#### [Records supplied]
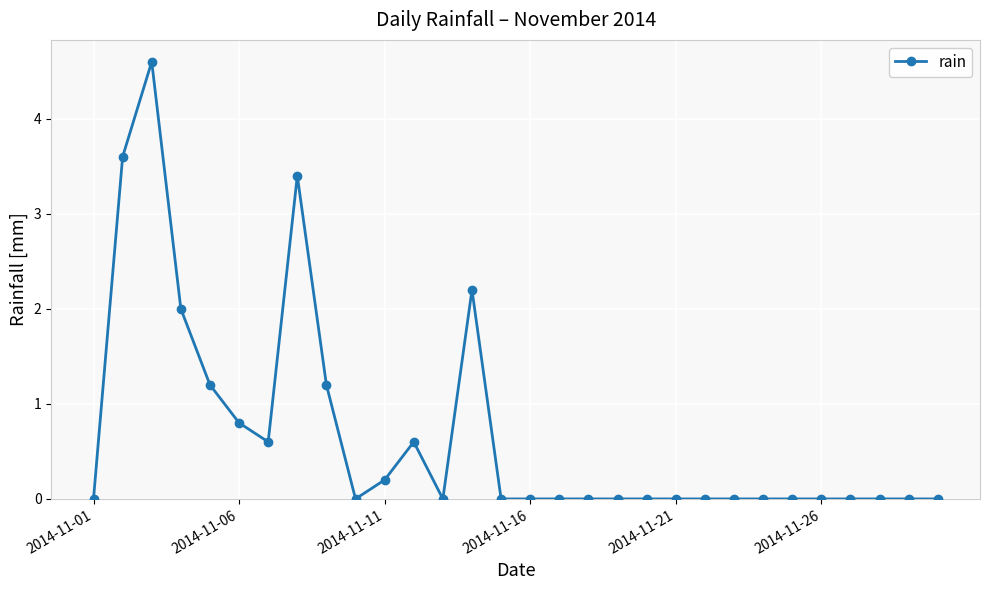

What is the difference between the maximum and second lowest values?

4.6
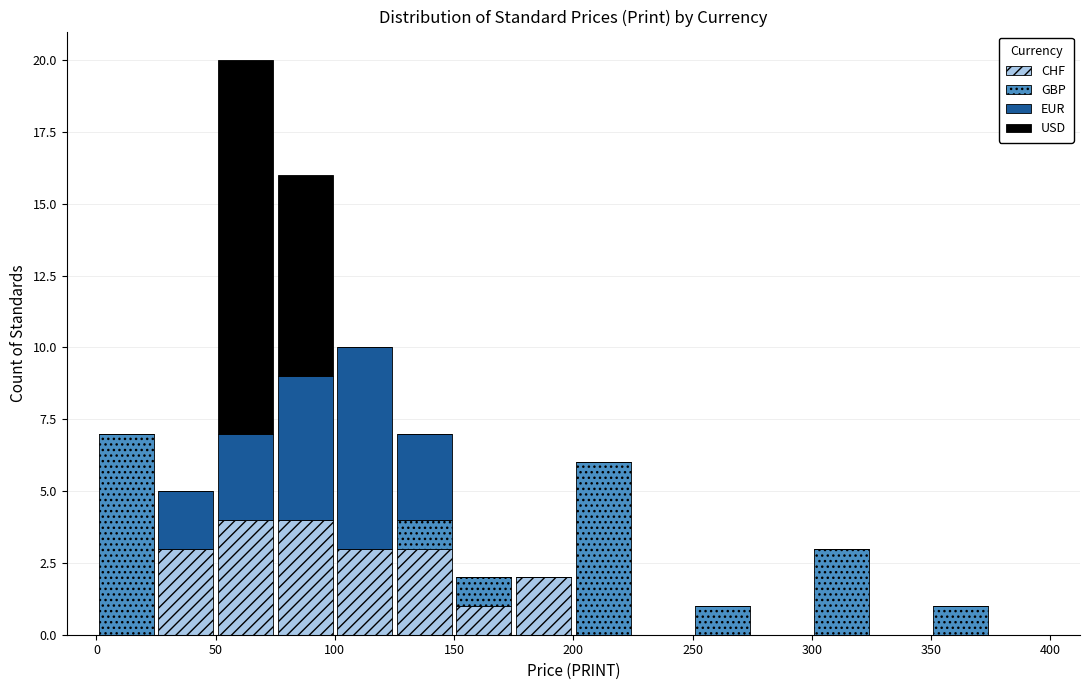

Which range on the x-axis has the tallest stacked bar (by total height)?

50 to 75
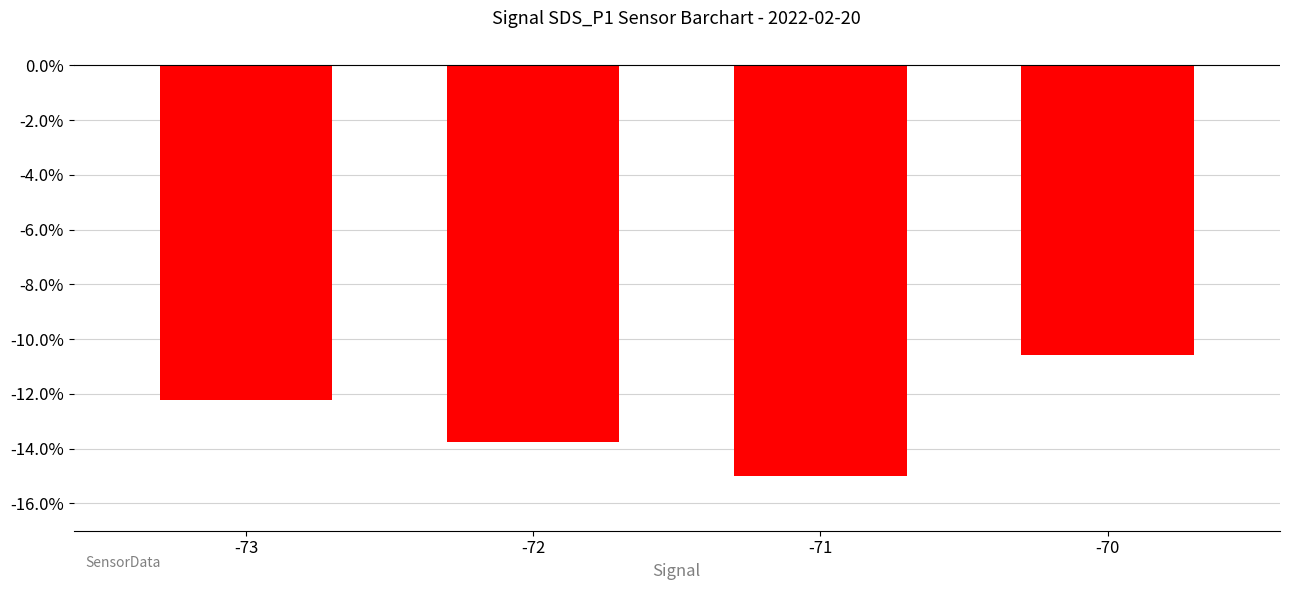

Count the number of categories in the chart.

4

#### [Action item]
Copy out the entire listing above word for word, leaving out the pictures.

#### [Your solution]
What is the difference between the maximum and second lowest values?

4.6

Which range on the x-axis has the tallest stacked bar (by total height)?

50 to 75

Count the number of categories in the chart.

4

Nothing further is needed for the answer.